Every training session La Masia’s Oscar Jorquera runs is rooted in self-similarity and self-organisation. His sessions bring out simplified game situations in order for the game to become natural patterned fractal movements. He gives his players the situations every day and guides them to move in relation to their environment and to learn to organise themselves based on the patterns he provides.
We may start by introducing players to 4v2 rondos where players are continuously readjusting their body position and positioning to maintain their diamond shape in relation to teammates to efficiently move the ball from one side of the square to the other by finding the quickest and most efficient way to do so. This repetition of adjustment to the ball’s movement, teammate’s movement, and defender’s movement is the pattern that they will begin to recognise when they are in a larger scaled game with more variables. Being familiar with this situation prepares them cognitively for what is to come.
Now, introduce the player to a larger fractal within the game: 3v3+4. Players are still using the patterns they are comfortable with from the 4v2 rondo to read the cues given to them by each variable of the game (ball, teammates, defenders, etc.). They are now adjusting themselves to be efficient with the ball’s movement from one side to another, all the while keeping those precious diamonds and triangles from our scaled down fractalled rondos. The situation is the same but now the scenario is different.

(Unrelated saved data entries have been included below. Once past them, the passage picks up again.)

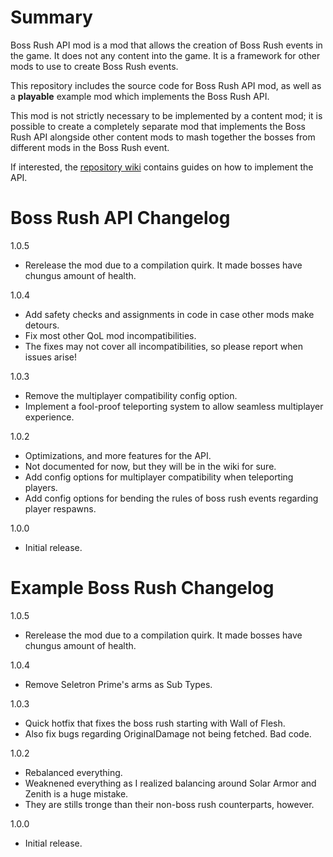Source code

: ﻿# Summary

Boss Rush API mod is a mod that allows the creation of Boss Rush events in the game. It does not any content into the game. It is a framework for other mods to use to create Boss Rush events.

This repository includes the source code for Boss Rush API mod, as well as a **playable** example mod which implements the Boss Rush API.

This mod is not strictly necessary to be implemented by a content mod; it is possible to create a completely separate mod that implements the Boss Rush API alongside other content mods to mash together the bosses from different mods in the Boss Rush event.

If interested, the [repository wiki](https://github.com/tieeeeen1994/tModLoader-BossRush/wiki) contains guides on how to implement the API.

# Boss Rush API Changelog

1.0.5
- Rerelease the mod due to a compilation quirk. It made bosses have chungus amount of health.

1.0.4
- Add safety checks and assignments in code in case other mods make detours.
- Fix most other QoL mod incompatibilities.
- The fixes may not cover all incompatibilities, so please report when issues arise!

1.0.3
- Remove the multiplayer compatibility config option.
- Implement a fool-proof teleporting system to allow seamless multiplayer experience.

1.0.2
- Optimizations, and more features for the API.
- Not documented for now, but they will be in the wiki for sure.
- Add config options for multiplayer compatibility when teleporting players.
- Add config options for bending the rules of boss rush events regarding player respawns.

1.0.0
- Initial release.

# Example Boss Rush Changelog

1.0.5
- Rerelease the mod due to a compilation quirk. It made bosses have chungus amount of health.

1.0.4
- Remove Seletron Prime's arms as Sub Types.

1.0.3
- Quick hotfix that fixes the boss rush starting with Wall of Flesh.
- Also fix bugs regarding OriginalDamage not being fetched. Bad code.

1.0.2
- Rebalanced everything.
- Weaknened everything as I realized balancing around Solar Armor and Zenith is a huge mistake.
- They are stills tronge than their non-boss rush counterparts, however.

1.0.0
- Initial release.
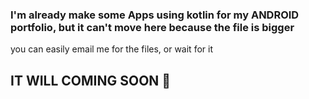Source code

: <h3>I'm already make some Apps using kotlin for my ANDROID portfolio, but it can't move here because the file is bigger</h3>

<p>you can easily email me for the files, or wait for it</p>
<h2>IT WILL COMING SOON 👀</h2>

Add another layer to our Sierpinski triangle training session. Add more players, which means more variables (cognitively, it’s exponentially more difficult). Add goals, which change the space and objective. 8v8+2 towards goals. The scenario is different but the situation is not, and will not ever change. Those invaluable diamonds and triangles are still there, hidden away, but with the correct pattern recognition players will find them. They will readjust their positioning and body position constantly to efficiently move the ball from one point to another. They will keep the ball like they so often do in 4v2 rondos. They will see the tiny fractal shapes within the larger fractal within the game. We train the situation so diligently that players are unfazed by different scenarios presented to them. This is learning through pattern recognition. This is learning the fractals of the game.
From beginning to end, these shapes, patterns, movements, angles, and distances are visible throughout any training session. Implicitly or explicitly. They are always present. They are the language the players begin to speak and understand. Together they learn to act and react. Adjust and readjust. Position and re-position. With the help of games which incorporate all complex behaviours of a match in smaller fractal-like resemblance. Just like the infinite Sierpinski triangle, shapes within shapes.
Oscar Jorquera creates the same situation to be solved in one scenario after another after another. Self-similarity within a training session and that self-similarity is seen in a match on Saturday.
Young players learn fast but forget faster. For true, deep learning, they require repetition so what better repetition than that of situations. Just like nature repeats itself for efficiency, we repeat training situations for efficient learning.
We like repetition. We like patterns. We like nature’s beautiful fractal shapes. The rhythm of crashing waves on a beach. We all tap along to our favourite song’s repetitive rhythm. We have designed our world to mimic the efficacy of nature’s fractals in our highways, architecture, and networks. Our brains love to identify patterns. That’s how we learn. So why wouldn’t we use this innately human behaviour to learn our favourite sport.